## [Goal of the exercise]
Repeat the entries beneath in their entirety, precisely as given.

[Stored data Boundary: Start]

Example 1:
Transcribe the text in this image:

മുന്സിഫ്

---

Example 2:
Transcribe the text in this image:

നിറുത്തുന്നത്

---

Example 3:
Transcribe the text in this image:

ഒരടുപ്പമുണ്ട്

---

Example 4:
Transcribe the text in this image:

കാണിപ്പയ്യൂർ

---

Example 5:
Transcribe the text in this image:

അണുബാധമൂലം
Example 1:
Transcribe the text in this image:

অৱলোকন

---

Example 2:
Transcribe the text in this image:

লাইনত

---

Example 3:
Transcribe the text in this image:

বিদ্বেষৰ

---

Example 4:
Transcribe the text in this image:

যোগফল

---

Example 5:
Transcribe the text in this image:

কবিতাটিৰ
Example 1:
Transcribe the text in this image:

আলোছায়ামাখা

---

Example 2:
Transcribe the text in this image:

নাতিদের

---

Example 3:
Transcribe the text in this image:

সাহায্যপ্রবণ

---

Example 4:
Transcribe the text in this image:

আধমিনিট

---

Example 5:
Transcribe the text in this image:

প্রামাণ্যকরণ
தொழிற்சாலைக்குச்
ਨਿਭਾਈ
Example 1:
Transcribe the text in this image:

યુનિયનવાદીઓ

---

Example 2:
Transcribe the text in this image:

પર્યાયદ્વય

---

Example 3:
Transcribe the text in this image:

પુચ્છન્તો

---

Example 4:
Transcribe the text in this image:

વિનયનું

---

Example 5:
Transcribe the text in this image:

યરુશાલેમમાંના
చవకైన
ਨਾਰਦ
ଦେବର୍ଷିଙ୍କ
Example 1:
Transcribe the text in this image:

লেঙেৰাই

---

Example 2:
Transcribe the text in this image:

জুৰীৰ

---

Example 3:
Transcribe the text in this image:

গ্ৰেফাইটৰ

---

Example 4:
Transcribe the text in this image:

[Stored data Boundary: End]

## [Output]
Example 1:
Transcribe the text in this image:

മുന്സിഫ്

---

Example 2:
Transcribe the text in this image:

നിറുത്തുന്നത്

---

Example 3:
Transcribe the text in this image:

ഒരടുപ്പമുണ്ട്

---

Example 4:
Transcribe the text in this image:

കാണിപ്പയ്യൂർ

---

Example 5:
Transcribe the text in this image:

അണുബാധമൂലം
Example 1:
Transcribe the text in this image:

অৱলোকন

---

Example 2:
Transcribe the text in this image:

লাইনত

---

Example 3:
Transcribe the text in this image:

বিদ্বেষৰ

---

Example 4:
Transcribe the text in this image:

যোগফল

---

Example 5:
Transcribe the text in this image:

কবিতাটিৰ
Example 1:
Transcribe the text in this image:

আলোছায়ামাখা

---

Example 2:
Transcribe the text in this image:

নাতিদের

---

Example 3:
Transcribe the text in this image:

সাহায্যপ্রবণ

---

Example 4:
Transcribe the text in this image:

আধমিনিট

---

Example 5:
Transcribe the text in this image:

প্রামাণ্যকরণ
தொழிற்சாலைக்குச்
ਨਿਭਾਈ
Example 1:
Transcribe the text in this image:

યુનિયનવાદીઓ

---

Example 2:
Transcribe the text in this image:

પર્યાયદ્વય

---

Example 3:
Transcribe the text in this image:

પુચ્છન્તો

---

Example 4:
Transcribe the text in this image:

વિનયનું

---

Example 5:
Transcribe the text in this image:

યરુશાલેમમાંના
చవకైన
ਨਾਰਦ
ଦେବର୍ଷିଙ୍କ
Example 1:
Transcribe the text in this image:

লেঙেৰাই

---

Example 2:
Transcribe the text in this image:

জুৰীৰ

---

Example 3:
Transcribe the text in this image:

গ্ৰেফাইটৰ

---

Example 4:
Transcribe the text in this image:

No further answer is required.